EXTRAIT:
◇ ◇ ◇ ◇ ◇
S’agit-il d’un tournant décisif dans l’affaire du mediator, en tout cas le titre qui s’étale aujourd’hui à la Une du Parisien le laisse supposer : « les chiffres qui sèment le doute ». 86 % des demandes d'indemnisations des victimes du Mediator, nous apprend le quotidien, ont été rejetées par les experts désignés par le ministère de la Santé. « L'antidiabétique des laboratoires Servier n'est peut-être pas à l'origine des quelque 500 décès qu'on lui impute », ajoute le journal.
Prescrit depuis 1976, cet antidiabétique, souvent utilisé comme coupe-faim, avait été accusé d’avoir provoqué des milliers de valvulopathies et d’être à l’origine de 500 à 2000 morts. Il avait été retiré du marché français en 2009 à la suite des révélations du Pr Irène Frachon. Depuis 2011, le collège d’experts nommé par la ministère de la Santé et réuni au sein de l’Oniam (1) a examinée 831 dossiers médicaux de plaignants, 712 ont été rejetés. Dans les cas où le lien de causalité a été reconnu, précise le journaliste, les experts ont retenu une incapacité très faible, en majorité entre 5% et 10%. Il reste cependant quelques milliers de dossiers à examiner par l’Oniam mais son directeur reconnaît que la situation est plus compliquée que prévu.
◇ ◇ ◇ ◇ ◇
DOCUMENTS FOURNIS:
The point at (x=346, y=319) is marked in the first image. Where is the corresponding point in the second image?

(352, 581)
◇ ◇ ◇ ◇ ◇
CONSIGNE 1: Traduisez en anglais cette phrase du texte sur l'affaire du Mediator : « Il avait été retiré du marché français en 2009 à la suite des révélations du Pr Irène Frachon. »
CONSIGNE 2: Poursuivez le texte sur l'affaire du Mediator à la suite de sa dernière phrase.

RÉPONSE 1: It had been withdrawn from the French market in 2009 following the revelations of Prof. Irène Frachon.

RÉPONSE 2:
« Les laboratoires font pression sur la commission », rétorque le Pr Frachon, auteur d’un ouvrage sur l’affaire. Pour cette pneumologue, les valvulopathies mineures ou modérées ne seraient pas prises en compte par les experts parce qu’elles ne provoqueraient pas de déficit fonctionnel. Or, selon elle, elles seraient au contraire préjudiciables pour le patient.
Des divergences que confirme un membre de la commission : « Il y a une grosse bagarre en interne », confie-t-il au quotidien. Certains seraient très exigeants sur les justificatifs à demander aux patients, par exemple des ordonnances qui datent de plusieurs années. Le collège d’experts défend le sérieux de sa procédure en faisant valoir qu’un dossier mal ficelé pourrait être contesté en justice. Mais surtout, les médecins examinent les demandes en se basant sur la dégradation des valves cardiaques, motif à l’origine du retrait du médicament en 2009. Et sur ce point, le laboratoire Servier semble aujourd’hui beaucoup plus serein.